::: Material shown

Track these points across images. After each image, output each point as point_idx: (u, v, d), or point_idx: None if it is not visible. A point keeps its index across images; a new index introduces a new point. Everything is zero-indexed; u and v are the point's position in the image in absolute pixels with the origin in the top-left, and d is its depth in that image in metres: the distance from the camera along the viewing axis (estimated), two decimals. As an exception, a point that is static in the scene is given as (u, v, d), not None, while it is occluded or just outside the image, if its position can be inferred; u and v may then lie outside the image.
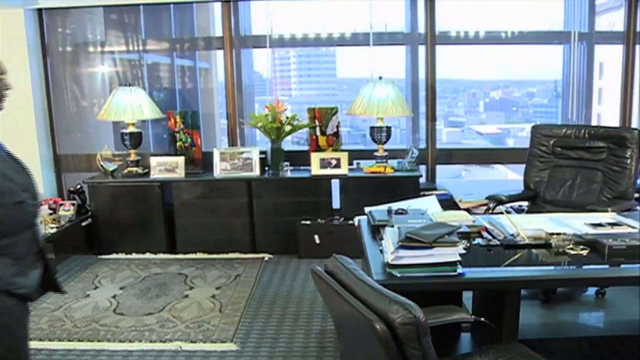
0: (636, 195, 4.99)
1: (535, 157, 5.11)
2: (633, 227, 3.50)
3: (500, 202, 4.79)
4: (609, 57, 6.79)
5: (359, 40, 6.55)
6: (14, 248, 2.39)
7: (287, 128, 6.03)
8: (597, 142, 4.87)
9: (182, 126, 6.28)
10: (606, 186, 4.74)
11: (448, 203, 5.76)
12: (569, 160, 4.99)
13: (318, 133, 6.22)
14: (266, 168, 6.23)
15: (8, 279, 2.36)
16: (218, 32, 6.60)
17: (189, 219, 6.07)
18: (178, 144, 6.32)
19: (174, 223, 6.09)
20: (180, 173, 6.13)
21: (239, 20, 6.47)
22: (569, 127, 5.12)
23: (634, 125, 6.61)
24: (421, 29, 6.42)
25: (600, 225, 3.56)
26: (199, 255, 6.05)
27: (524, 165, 5.21)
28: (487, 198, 5.02)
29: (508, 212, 4.28)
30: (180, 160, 6.16)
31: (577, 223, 3.59)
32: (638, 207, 4.55)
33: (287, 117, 6.06)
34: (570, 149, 4.99)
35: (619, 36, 6.42)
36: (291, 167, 6.13)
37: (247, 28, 6.55)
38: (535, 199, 5.05)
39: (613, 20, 6.76)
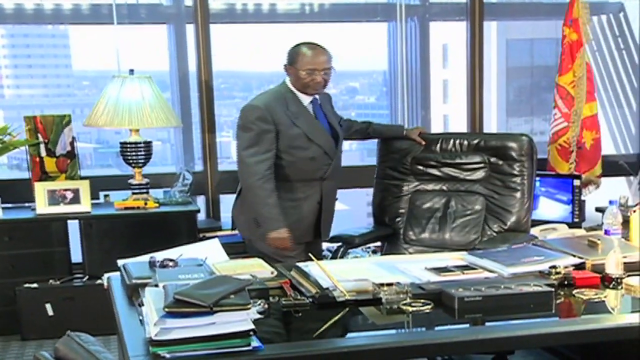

::::::

Problem
Repeat the listing word for word, but without its pictures.

Output
Track these points across images. After each image, output each point as point_idx: (u, v, d), or point_idx: None if it is not visible. A point keeps its index across images; a new index introduces a new point. Everything is zero-indexed; u and v are the point's position in the image in absolute pixels with the origin in the top-left, and d is its depth in that image in metres: the distance from the camera along the viewing axis (estimated), two decimals. As an exception, a point that is static in the scene is given as (u, v, d), not None, while it is occluded or just outside the image, if its position can be inferred; u and v may then lie outside the image.
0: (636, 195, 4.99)
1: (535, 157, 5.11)
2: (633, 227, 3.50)
3: (500, 202, 4.79)
4: (609, 57, 6.79)
5: (359, 40, 6.55)
6: (14, 248, 2.39)
7: (287, 128, 6.03)
8: (597, 142, 4.87)
9: (182, 126, 6.28)
10: (606, 186, 4.74)
11: (448, 203, 5.76)
12: (569, 160, 4.99)
13: (318, 133, 6.22)
14: (266, 168, 6.23)
15: (8, 279, 2.36)
16: (218, 32, 6.60)
17: (189, 219, 6.07)
18: (178, 144, 6.32)
19: (174, 223, 6.09)
20: (180, 173, 6.13)
21: (239, 20, 6.47)
22: (569, 127, 5.12)
23: (634, 125, 6.61)
24: (421, 29, 6.42)
25: (600, 225, 3.56)
26: (199, 255, 6.05)
27: (524, 165, 5.21)
28: (487, 198, 5.02)
29: (508, 212, 4.28)
30: (180, 160, 6.16)
31: (577, 223, 3.59)
32: (638, 207, 4.55)
33: (287, 117, 6.06)
34: (570, 149, 4.99)
35: (619, 36, 6.42)
36: (291, 167, 6.13)
37: (247, 28, 6.55)
38: (535, 199, 5.05)
39: (613, 20, 6.76)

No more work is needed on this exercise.